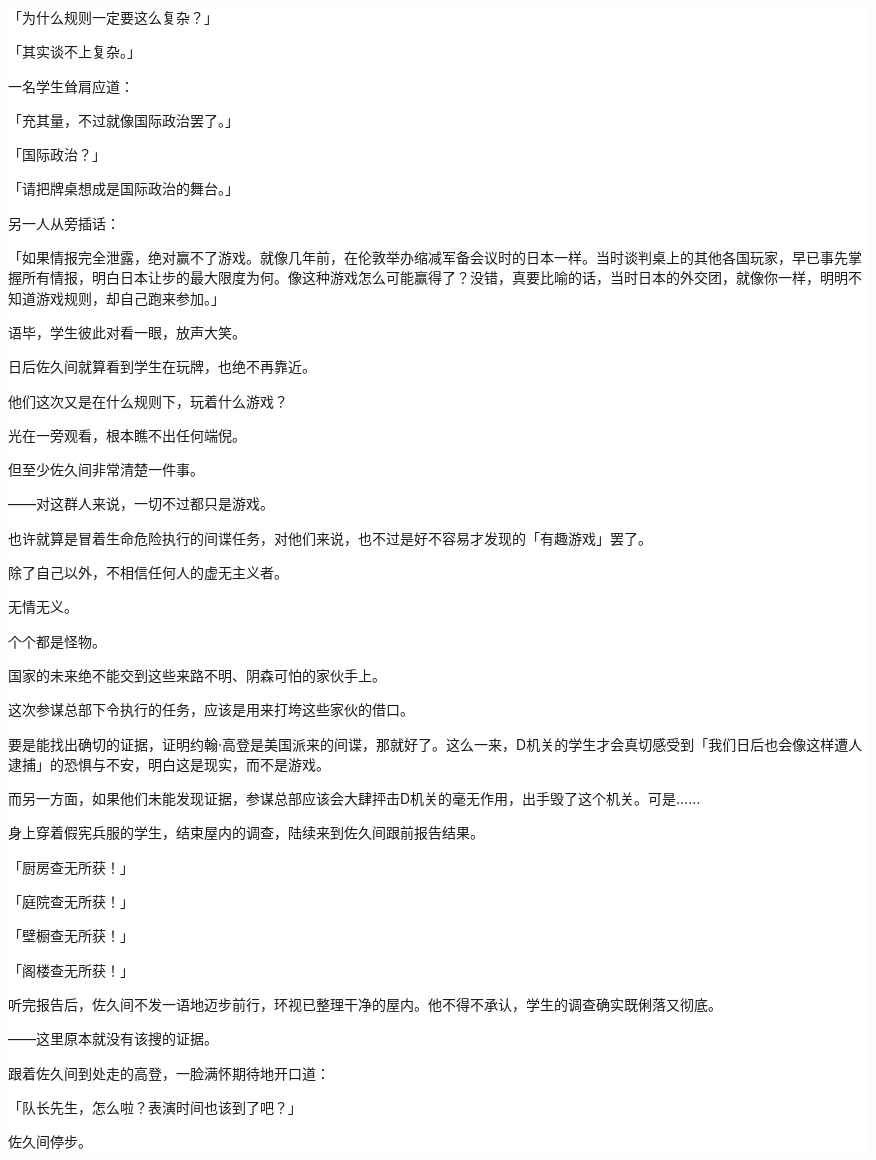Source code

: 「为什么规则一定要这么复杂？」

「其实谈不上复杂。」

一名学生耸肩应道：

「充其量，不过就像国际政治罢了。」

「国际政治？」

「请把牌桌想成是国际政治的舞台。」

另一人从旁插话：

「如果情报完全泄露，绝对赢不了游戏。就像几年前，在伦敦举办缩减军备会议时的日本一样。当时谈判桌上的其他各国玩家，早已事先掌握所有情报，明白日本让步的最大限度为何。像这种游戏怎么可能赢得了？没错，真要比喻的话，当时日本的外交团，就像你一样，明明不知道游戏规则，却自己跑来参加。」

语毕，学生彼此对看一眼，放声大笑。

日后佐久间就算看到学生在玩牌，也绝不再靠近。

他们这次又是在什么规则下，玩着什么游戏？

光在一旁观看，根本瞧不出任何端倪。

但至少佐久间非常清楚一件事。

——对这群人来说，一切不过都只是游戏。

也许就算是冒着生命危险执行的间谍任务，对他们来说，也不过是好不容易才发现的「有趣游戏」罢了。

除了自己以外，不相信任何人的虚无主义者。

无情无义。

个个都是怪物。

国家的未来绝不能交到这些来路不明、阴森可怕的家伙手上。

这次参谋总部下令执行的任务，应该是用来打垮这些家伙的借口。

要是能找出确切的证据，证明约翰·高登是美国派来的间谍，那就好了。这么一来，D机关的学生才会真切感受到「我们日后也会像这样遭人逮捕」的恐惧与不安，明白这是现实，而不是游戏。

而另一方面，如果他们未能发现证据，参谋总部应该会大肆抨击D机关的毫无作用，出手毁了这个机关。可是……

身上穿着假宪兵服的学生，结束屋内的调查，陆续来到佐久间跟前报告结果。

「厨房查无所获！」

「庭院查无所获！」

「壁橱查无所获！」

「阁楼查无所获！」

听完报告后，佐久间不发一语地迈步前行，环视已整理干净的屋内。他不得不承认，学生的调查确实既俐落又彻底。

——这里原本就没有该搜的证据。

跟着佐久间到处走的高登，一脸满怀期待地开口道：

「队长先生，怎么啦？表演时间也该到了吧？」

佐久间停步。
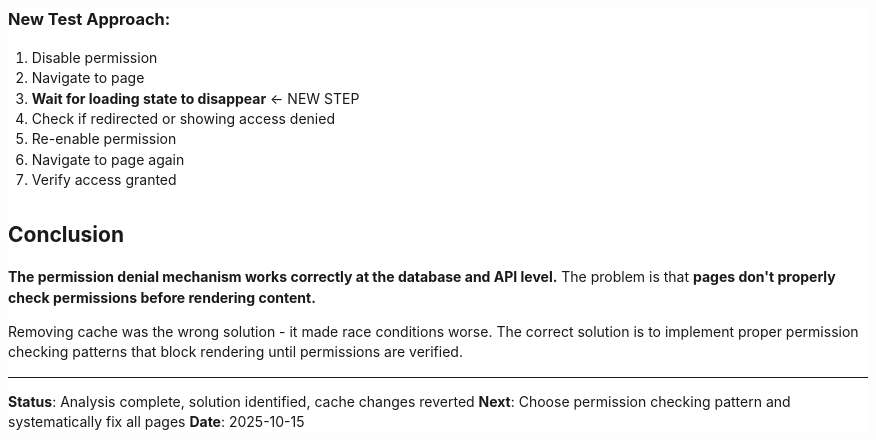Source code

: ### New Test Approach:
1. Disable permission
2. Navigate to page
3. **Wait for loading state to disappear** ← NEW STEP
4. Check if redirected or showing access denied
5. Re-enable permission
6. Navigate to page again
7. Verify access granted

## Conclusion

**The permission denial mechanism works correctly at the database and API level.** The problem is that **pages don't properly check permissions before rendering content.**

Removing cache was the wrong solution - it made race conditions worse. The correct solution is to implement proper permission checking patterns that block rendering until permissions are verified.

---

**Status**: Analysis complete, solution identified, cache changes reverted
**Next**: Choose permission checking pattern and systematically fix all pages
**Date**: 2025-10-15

== Work to complete ==
Copy whichever lines in the listing above hold "solution".

== Expected answer ==
Removing cache was the wrong solution - it made race conditions worse. The correct solution is to implement proper permission checking patterns that block rendering until permissions are verified.
**Status**: Analysis complete, solution identified, cache changes reverted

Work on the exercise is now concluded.